Hükümet Konağı’nın bitmeyen “restorasyonunun” öyküsünü de araştırmalı vekilimiz Sertel. Hatta Konak Atatürk Meydanı’nın Valiliğin otoparkı haline getirilmesini de gündem yapmalı. Zira o Konak ve meydan da İzmir’in tarihi anlamdaki değeridir.

Kemeraltı’ndan Basmane’ye, İkiçeşmelik’ten Eşrefpaşa’ya, Varyant’tan Karataş’a tahribatı gözler görmedi, kulaklar duymadı yıllardır. Yahu tarihi bira fabrikasını bile yandaş müteahhitlere “lüks konut” yapsın diye vermediler mi?

Ben de ne diyorum değil mi? Merak ettiğim, o plastik kaplama balkon aslına dönecek mi? Yetmez! Solundaki sıvalar ve büyütülen pencere de aslına döndürülmeli.

Sevgili Atila Sertel’e muzipçe bir soru şimdi: Sevgili vekilimiz, hani dediniz ya “Babanızın çiftliği mi” diye? Keşke “babalarına” sorsaydınız! Çünkü “baba” el vermeden evlat yola düşmez!

***

Yokuşa dair…

İzmir’in iki asırdır el değmeyen “yokuşu” ile ilgili yazıma gösterilen ilgiden memnunum. CHP, AK Parti, MHP, İYİ Parti’li dostlarım, meclis üyeleri, gazeteci meslektaşlarım ve benim Facebook’taki “İzmir Hareketi Grubu” yoldaşlarım “Neresi, haydi gidelim!” diye mesajlar attı. Yüreği insanlık değerleriyle çarpan kim varsa başımın üstündedir. Konak Belediye Başkanı Abdül Batur’a da teşekkürler, sevgili Adem Nakçı’nın “Turuncu TV” yayınında, hakkımda onur verici sözler etti ve davetimi de kabul buyurdu.

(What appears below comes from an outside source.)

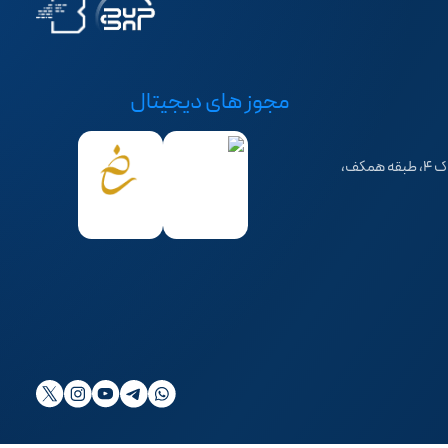
مجوز های دیجیتال
تهران، سهروردی شمالی، خیابان خرمشهر، کوچه فرهاد، پلاک ۴، طبقه همکف،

İnanın o yokuş çok önemli. Ama sadece o yokuş değil ki mesele. İkiçeşmelik ve civarından ilginç ve kaygı verici duyumlar aldım. Haftaya yazacağım. Ama bu ilgisizlik sürdükçe, İzmir’i sadece “sömürülecek arazi” görenler boş durmayacak. Çok ilginç el değiştirmeler var o bölgede. Ve ne yazık ki “içimizdeki” bazı sözde saygın zevat da neredeyse “iş takipçiliğine” soyunmuş. Demedi demeyin, yıllar önce “Altay Mahallesi” ile ilgili “uğraşı” verenler şimdilerde İkiçeşmelik ve Anafartalar üzeri ile ilgili “düğmeye” basmış. Vallahi duyduklarım, AK Parti'li müteahhitlere bile dudak uçuklatır. Anlayamadığım şu; onlar “duymadan” bu işler gerçekten yürüyebilir mi?